Rogerio Caetano (born Goiânia, September 26, 1977) is a Brazilian musician, arranger, musical producer and composer. Bachelor of Music in Composition by the University of Brasília, he is an awarded virtuoso and international reference in 7 string guitar. Using a revolutionary language, within the choro and samba music genres and mixing jazz elements, he represents a new school for this instrument.

He has a method for the instrument and a discography with 11 albums, being awarded in 2016 in the Brazilian Music Awards. In 2015 and 2019 he was awarded the IMA (Independent Music Awards), Best Instrumentalists 2015/Embrulhador, and 2017 and 2021, in the Music Pro Awards.

His partners include Yamandu Costa, Hamilton de Holanda, Daniel Santiago, Marco Pereira, Eduardo Neves, Celsinho Silva, Luís Barcelos, Gian Correa, Cristovão Bastos, and Coletivo Choro na Rua.
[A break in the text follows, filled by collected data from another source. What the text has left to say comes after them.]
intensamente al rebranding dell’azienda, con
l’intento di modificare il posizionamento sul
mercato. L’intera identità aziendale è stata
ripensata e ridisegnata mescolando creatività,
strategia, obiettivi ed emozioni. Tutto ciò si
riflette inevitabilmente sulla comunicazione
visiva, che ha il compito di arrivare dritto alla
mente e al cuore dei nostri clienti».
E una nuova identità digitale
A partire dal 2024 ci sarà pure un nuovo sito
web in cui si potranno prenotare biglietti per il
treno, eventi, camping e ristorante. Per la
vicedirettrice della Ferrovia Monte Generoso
He has been promoting his art in Brazil and abroad, performing concerts in countries such as Germany, France, Italy, Spain, Austria, Portugal, Holland, Belgium, USA, China, India, Israel, Turkey, South Africa, and Ecuador.

He has recorded with artists such as Zeca Pagodinho, Paulinho da Viola, Arlindo Cruz, Beth Carvalho, Caetano Veloso, Monarco, Dona Ivone Lara, Maria Bethânia, Nana Caymmi, Ivan Lins, Alcione, Zélia Duncan, Diogo Nogueira, Teresa Cristina, among many others.
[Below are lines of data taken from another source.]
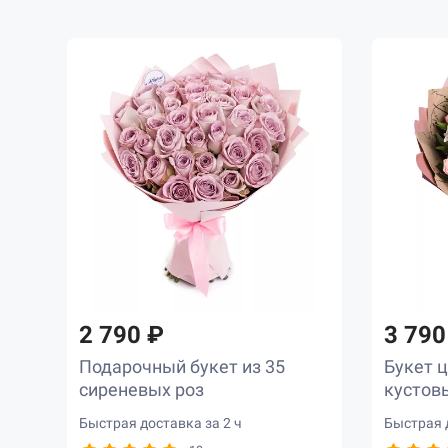
2 790 ₽
3 790
Подарочный букет из 35
Букет ц
сиреневых роз
кустов
Быстрая доставка за 2 ч
Быстрая д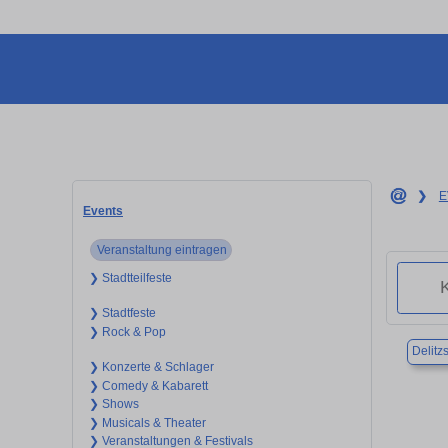
❯
E
Events
Veranstaltung eintragen
❯ Stadtteilfeste
❯ Stadtfeste
❯ Rock & Pop
Delitz
❯ Konzerte & Schlager
❯ Comedy & Kabarett
❯ Shows
❯ Musicals & Theater
❯ Veranstaltungen & Festivals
In partnership with Marco Pereira, Rogerio Caetano wrote the "SETE CORDAS, TÉCNICA E ESTILO" method, a work that deeply addresses the language of the 7-string guitar, mainly in the universe of choro and samba.
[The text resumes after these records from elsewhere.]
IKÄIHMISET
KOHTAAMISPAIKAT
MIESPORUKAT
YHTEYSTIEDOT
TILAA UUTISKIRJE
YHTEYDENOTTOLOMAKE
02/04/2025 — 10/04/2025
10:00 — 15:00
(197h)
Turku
Also participated as protagonist of the series / documentary Sete Vidas em Sete Cordas that has been exhibited with great success in the Canal Brasil and TV Cultura.

In 2021, his album Cristovão Bastos e Rogério Caetano (with Cristóvão Bastos) was nominated for the Latin Grammy Award for Best Instrumental Album.

== Discography ==
- Abre Alas, Brasilia Brasil. Hamilton de Holanda, Daniel Santiago, Rogério Caetano. 2001
- Pitando o Sete. Rogério Caetano. 2004
- Rogério Caetano. 2009.
- Yamandu Costa & Rogério Caetano. 2012
- Só Alegria. Celsinho Silva, Eduardo Neves, Luis Barcelos, Rogério Caetano. 2013
- Rogério Caetano e Eduardo Neves. Cosmopolita. 2016
- Rogério Caetano Convida. 2017.
- Rogério Caetano e Gian Correa, 7. 2018
- Cristóvão Bastos e Rogério Caetano. 2020
- Brasília Brasil Trio Ao Vivo. 2020
- Rogério Caetano Solo. 2021

== Productions ==
- Tocata à Amizade. 2015. Yamandu Costa, Rogério Caetano, Alessandro Kramer, Luis Barcelos.
- Um abraço no Raphael Rabello, 50 anos. 2012.
- Obrigado Zé da Velha. 2023. Coletivo Choro na Rua.

== Awards ==
- IMA (Independent Music Awards) 2015
- Best Instrumentalists 2015 - Embrulhador
- 27th Brazilian Music Awards, 2016
- Music Pro Awards 2017
- Music Pro Awards 2018
- Best Instrumental Group and Best New Album (2024 Brazilian Music Award, Coletivo Choro na Rua).